Last year was the prototypical “you take the good with the bad” season for the Green Bay Packers. The bad? A disappointing 6-10 season that left them on the outside of the NFC playoff picture. The good? The emergence of QB Aaron Rodgers.
Rodgers solidified himself as the heir apparent to Brett Favre in 2008 with numbers worthy of No. 4 – over 4000 passing yards, 28 TDs to 13 interceptions and a passer rating of 93.8. Impressive stuff in what was essentially his first crack at the Green Bay starting gig; Rogers emerged as not only the Packers’ QB of the future but one of the best young signal callers in the National Football League.
The big question now: Can his teammates catch up?
Key Departures: DT Colin Cole. Key Acquisitions: Free Agents – OT Duke Preston, S Anthony Smith. Draft – NT-DE B.J. Raji (1st round), OLB Clay Matthews (1st round).
Much to the chagrin of the NFL betting world that saw Packers games routinely hit the over last season, there weren’t a lot of defensive personnel changes in Wisconsin this summer. Colin Cole departed for Seattle and will presumably be replaced by B.J. Raji, the hulking defensive lineman from Boston College. Raji will be one of the centerpieces in new defensive coordinator Dom Capers’ 3-4 defense; Aaron Kampman, who will be switching from end to linebacker; DE Cullen Jenkins; ILBs Nick Barnett and A.J. Hawk will make up the linebacking core along with rookie Matthews. It’s a dynamic shift in philosophy and a daring one at that – rather than address the personnel of a defense that was gouged last year, Green Bay has opted to keep the pieces and simply change the shape of the puzzle. The 3-4 is rare in the NFC North, but Capers has proven successful with it in the past. How it plays out will be one of the more interesting stories in the division.
Offensively, Green Bay was tremendous a year ago and should only get better.

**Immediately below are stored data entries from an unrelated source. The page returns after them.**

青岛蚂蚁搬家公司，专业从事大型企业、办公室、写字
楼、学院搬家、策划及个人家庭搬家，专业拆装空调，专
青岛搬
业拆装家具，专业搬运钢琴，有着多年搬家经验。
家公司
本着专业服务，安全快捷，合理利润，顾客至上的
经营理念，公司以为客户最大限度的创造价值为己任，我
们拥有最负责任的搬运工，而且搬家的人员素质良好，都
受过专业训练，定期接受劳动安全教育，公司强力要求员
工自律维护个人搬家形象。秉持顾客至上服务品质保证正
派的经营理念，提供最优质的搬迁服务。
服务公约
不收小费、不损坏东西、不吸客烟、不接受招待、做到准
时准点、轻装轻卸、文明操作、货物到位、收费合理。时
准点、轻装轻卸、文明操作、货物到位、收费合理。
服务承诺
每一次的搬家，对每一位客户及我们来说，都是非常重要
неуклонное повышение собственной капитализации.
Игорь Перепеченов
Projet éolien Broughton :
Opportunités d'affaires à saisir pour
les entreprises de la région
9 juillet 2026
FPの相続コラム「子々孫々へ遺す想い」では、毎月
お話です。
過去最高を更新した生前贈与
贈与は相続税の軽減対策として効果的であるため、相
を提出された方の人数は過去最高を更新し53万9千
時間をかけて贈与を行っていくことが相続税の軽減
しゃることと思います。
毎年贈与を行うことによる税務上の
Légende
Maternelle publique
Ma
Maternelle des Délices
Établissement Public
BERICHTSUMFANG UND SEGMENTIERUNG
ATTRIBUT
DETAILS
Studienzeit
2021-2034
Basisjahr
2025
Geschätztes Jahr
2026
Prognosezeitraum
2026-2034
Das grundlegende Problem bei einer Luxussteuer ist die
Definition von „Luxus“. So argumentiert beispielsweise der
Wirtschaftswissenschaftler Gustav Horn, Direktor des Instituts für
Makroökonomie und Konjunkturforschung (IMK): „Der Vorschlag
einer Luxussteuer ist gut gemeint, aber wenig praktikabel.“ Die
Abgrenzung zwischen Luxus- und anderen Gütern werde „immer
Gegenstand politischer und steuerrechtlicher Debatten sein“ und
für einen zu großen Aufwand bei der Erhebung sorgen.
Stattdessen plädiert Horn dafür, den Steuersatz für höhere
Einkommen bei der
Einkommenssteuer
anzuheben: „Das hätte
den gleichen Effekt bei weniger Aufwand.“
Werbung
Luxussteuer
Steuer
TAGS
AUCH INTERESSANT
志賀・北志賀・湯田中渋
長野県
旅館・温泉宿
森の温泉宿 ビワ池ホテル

Rogers has developed great rapport with WR Greg Jennings, one of the NFC’s most dynamic playmakers a year ago with 1292 receiving yards and nine TDs. Veteran Donald Driver is a great No. 2 option at wideout while youngsters James Jones, Jordy Nelson and Donald Lee give Rodgers three more viable options to throw to. At running back, it’s hard to know what Ryan Grant will provide this year, given his stellar 2007 season (where he averaged 5.1 yards per carry and scored eight touchdowns) was followed with an average 2008 (3.9 yards per carry, four touchdowns). Former Nebraska standout Brandon Jackson could be in line for a good share of carries if Grant struggles this year, so keep an eye on him. Still, it’s a good offense, and the online sports book community shares this optimism – currently, the Packers are at 41/20 to win the NFC North championship outright.
Notable 2009 Games: Obviously, all eyes will be on Green Bay’s two inter-divisional matchups against Favre and the Minnesota Vikings (Monday, October 5 at Minnesota, Sunday, November 1 at Green Bay), but there are some other intriguing matchups as well. The Packers host the Ravens in a rare AFC crossover game on Monday Night Football (December 7) and will travel to Pittsburgh on Dec 20 in a battle of America’s great football cities.
2009 Outlook: Offensively, the Packers are sound – they can score with anyone. Defensively, though, is where the major questions arise, in that a switch from 4-3 to 3-4 might not be the solution to the problems that plagued Green Bay all of last season. If Capers can get buy-in across the board, the defense should improve and that’ll make Green Bay a viable contender for the NFC North crown; 9-7 or 10-6 seems like a fair estimate.